James Dutton will be speaking at Retail Global  on the Gold Coast from Wednesday May 29 to Friday May 31.



Qld coal exports double, coal royalties grow 150pc

THE QUEENSLAND Government can thank a doubling of coal exports over the last four years for a new record in overseas trade of $83 billion, Queensland Resources Council chief executive Ian Macfarlane said.

Mr Macfarlane said figures released by Queensland Treasury overnight show coal exports for the 12 months to February this year were $35.8 billion compared with $18 billion in the 12 months to February 2015, when Annastacia Palaszczuk’s Queensland Government was sworn in.

“Over the same period, coal royalties increased on $1.6 billion in 2014-15 to more than $4.26 billion this financial year. That’s a 150 percent  increase,” Mr Macfarlane said.

“Without the coal royalties, the State Budget would be in deficit and the government’s capacity to deliver services and build infrastructure like Cross River Rail would be diminished. The Palaszczuk Government is forecast to receive an extra $1.9 billion in coal royalties between 2017-18 and 2021-22.  

“The resources sector — coal, minerals, petroleum and gas — account for more than 80 percent of Queensland exports.
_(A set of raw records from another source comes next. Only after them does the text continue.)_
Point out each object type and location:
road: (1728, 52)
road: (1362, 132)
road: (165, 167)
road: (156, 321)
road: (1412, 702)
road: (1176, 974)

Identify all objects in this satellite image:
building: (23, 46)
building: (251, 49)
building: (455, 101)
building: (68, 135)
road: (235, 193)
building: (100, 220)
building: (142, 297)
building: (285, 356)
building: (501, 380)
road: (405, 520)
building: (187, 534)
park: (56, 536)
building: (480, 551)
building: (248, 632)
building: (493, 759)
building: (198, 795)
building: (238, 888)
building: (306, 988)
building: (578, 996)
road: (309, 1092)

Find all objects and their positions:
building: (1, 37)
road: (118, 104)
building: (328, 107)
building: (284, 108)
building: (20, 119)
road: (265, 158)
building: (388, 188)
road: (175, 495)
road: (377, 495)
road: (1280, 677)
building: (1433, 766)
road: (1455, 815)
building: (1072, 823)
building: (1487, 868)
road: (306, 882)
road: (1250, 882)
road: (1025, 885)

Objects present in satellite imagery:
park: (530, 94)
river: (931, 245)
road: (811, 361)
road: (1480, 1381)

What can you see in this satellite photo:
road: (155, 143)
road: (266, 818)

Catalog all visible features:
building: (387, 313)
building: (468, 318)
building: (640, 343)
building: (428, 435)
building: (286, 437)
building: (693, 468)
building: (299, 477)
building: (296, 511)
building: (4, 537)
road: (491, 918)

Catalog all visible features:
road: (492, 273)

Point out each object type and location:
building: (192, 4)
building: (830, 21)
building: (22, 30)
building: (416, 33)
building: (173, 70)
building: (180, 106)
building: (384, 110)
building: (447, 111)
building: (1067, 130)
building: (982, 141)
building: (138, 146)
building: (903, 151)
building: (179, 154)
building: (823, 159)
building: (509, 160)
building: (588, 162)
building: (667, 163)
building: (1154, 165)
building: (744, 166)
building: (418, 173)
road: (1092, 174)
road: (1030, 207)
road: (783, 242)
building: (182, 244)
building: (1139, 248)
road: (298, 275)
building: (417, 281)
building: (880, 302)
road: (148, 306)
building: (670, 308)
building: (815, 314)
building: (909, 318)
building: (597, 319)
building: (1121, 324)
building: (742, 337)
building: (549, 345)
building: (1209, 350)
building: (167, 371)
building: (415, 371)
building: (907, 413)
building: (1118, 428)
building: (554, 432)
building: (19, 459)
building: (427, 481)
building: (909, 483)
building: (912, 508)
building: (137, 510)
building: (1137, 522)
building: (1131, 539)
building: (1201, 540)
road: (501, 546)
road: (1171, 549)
That’s more than $60 billion or more than $1.2 billion each week,” he said.

“The resources sector in Queensland exports more than all industries in New South Wales.
“To put that in context, for each of 316,000 men and women working in the resources sector, almost $200,000 worth of resources is exported on their behalf.
“When Queensland resources sector is strong, Queensland is strong,” Mr Macfarlane said.

“The global demand for our resources is stronger than ever before.”
Mr Macfarlane said coal’s contribution to exports continued to grow, and it was driving royalty revenue for the Queensland Government and company taxes for the Australian Government.